What you will find is that the decision to pay money into the guarantor’s account or the creditor’s account is down to the lending company. The firms that say they are looking to place the money directly into the guarantors account say they do so because of security reasons. While the lending firm should be taking steps to ensure the guarantor is who they claim to be, there may be a chance that the borrower is playing out a fraudulent act where the guarantor hasn’t provided them with their permission to apply using their name.
The act of placing the loan funds into the account of the guarantor serves as a back-up security measure and this is why you’ll see some lending firms providing money to the guarantor as opposed to the borrower. Of course, this isn’t ideal for some people because it adds another step to the process and any time you add a step to a process, you add time to a process. This is annoying, especially if you need the funds in a hurry.

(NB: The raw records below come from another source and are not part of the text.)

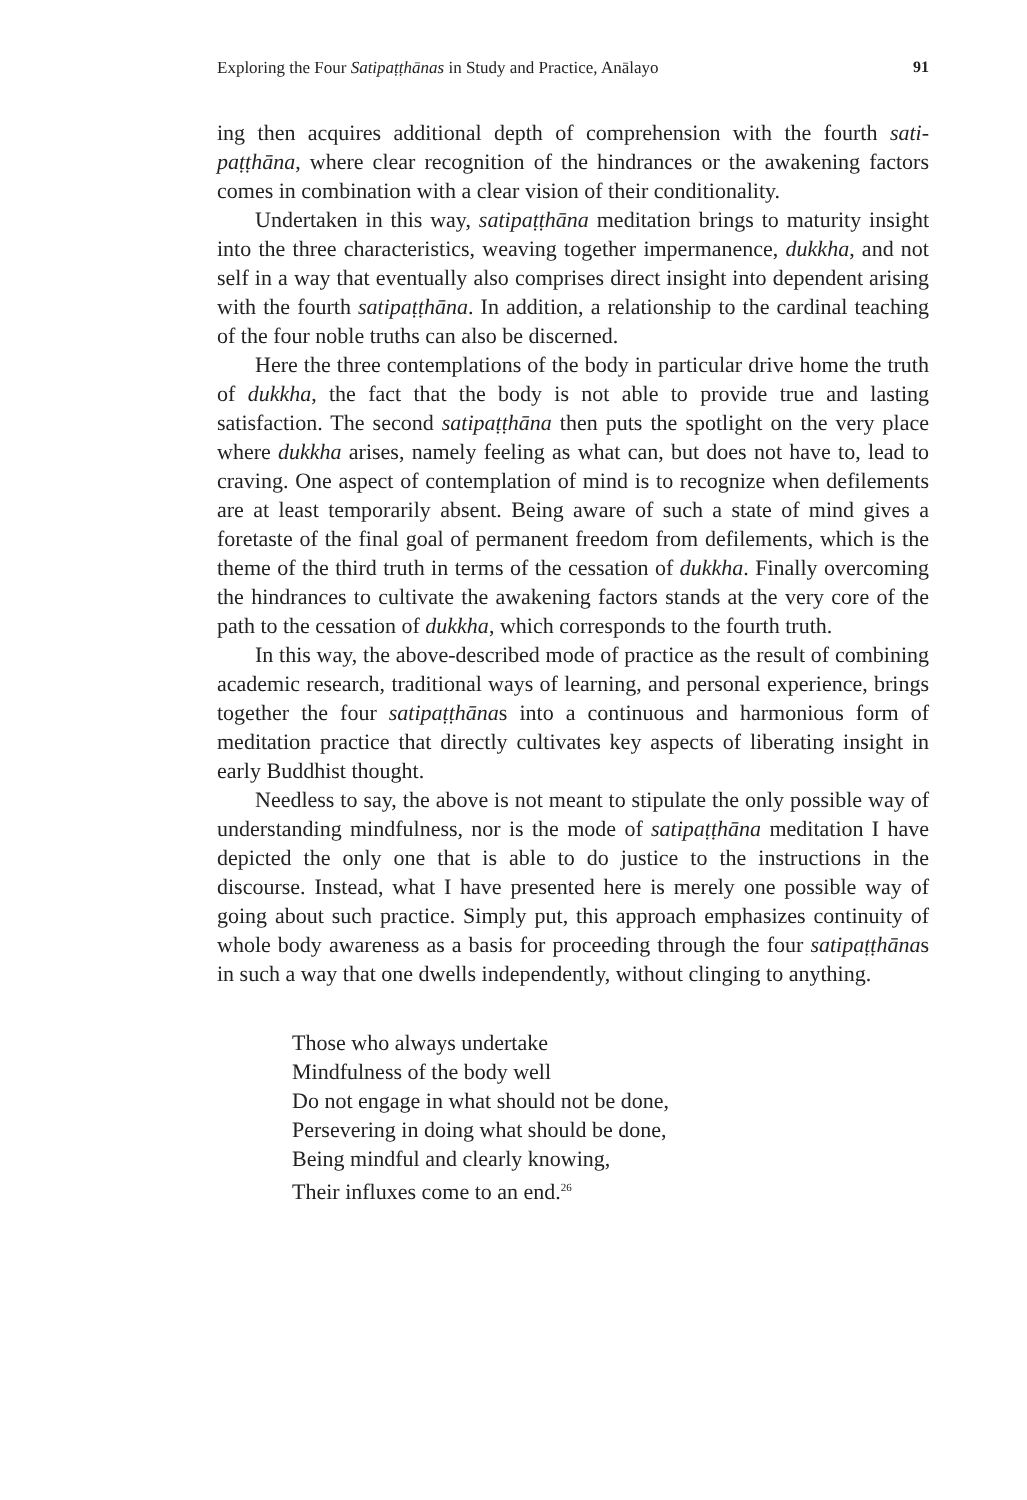Exploring the Four Satipaṭṭhānas in Study and Practice, Anālayo 91
ing then acquires additional depth of comprehension with the fourth sati­paṭṭhāna, where clear recognition of the hindrances or the awakening fac­tors comes in combination with a clear vision of their conditionality.
Undertaken in this way, satipaṭṭhāna meditation brings to maturity in­sight into the three characteristics, weaving together impermanence, duk­kha, and not self in a way that eventually also comprises direct insight into dependent arising with the fourth satipaṭṭhāna. In addition, a relationship to the cardinal teaching of the four noble truths can also be discerned.
Here the three contemplations of the body in particular drive home the truth of dukkha, the fact that the body is not able to provide true and lasting satisfaction. The second satipaṭṭhāna then puts the spotlight on the very place where dukkha arises, namely feeling as what can, but does not have to, lead to craving. One aspect of contemplation of mind is to recognize when defilements are at least temporarily absent. Being aware of such a state of mind gives a foretaste of the final goal of permanent freedom from defilements, which is the theme of the third truth in terms of the cessation of dukkha. Finally overcoming the hindrances to cultivate the awakening factors stands at the very core of the path to the cessation of dukkha, which corresponds to the fourth truth.
In this way, the above-described mode of practice as the result of com­bining academic research, traditional ways of learning, and personal ex­perience, brings together the four satipaṭṭhānas into a continuous and har­monious form of meditation practice that directly cultivates key aspects of liberating insight in early Buddhist thought.
Needless to say, the above is not meant to stipulate the only possi­ble way of understanding mindfulness, nor is the mode of satipaṭṭhāna meditation I have depicted the only one that is able to do justice to the instructions in the discourse. Instead, what I have presented here is merely one possible way of going about such practice. Simply put, this approach emphasizes continuity of whole body awareness as a basis for proceeding through the four satipaṭṭhānas in such a way that one dwells indepen­dently, without clinging to anything.
Those who always undertake
Mindfulness of the body well
Do not engage in what should not be done,
Persevering in doing what should be done,
Being mindful and clearly knowing,
Their influxes come to an end.<sup>26</sup>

Check the terms and conditions
The fact that different firms have different approaches to paying out guarantor loans provides further reason to ensure that you read the terms and conditions of a loan company. It is not enough to merely look at the APR on offer and then decide what the best firm or loan offer for your needs are. There are a number of different factors that can impact on whether this is the company or loan for your needs, so make sure that you take the time to weigh things up.
In some cases, it is far better for the lending company to provide the funds to the guarantor as opposed to the borrower but obviously, this is something that needs to be weighed up on a case by case basis.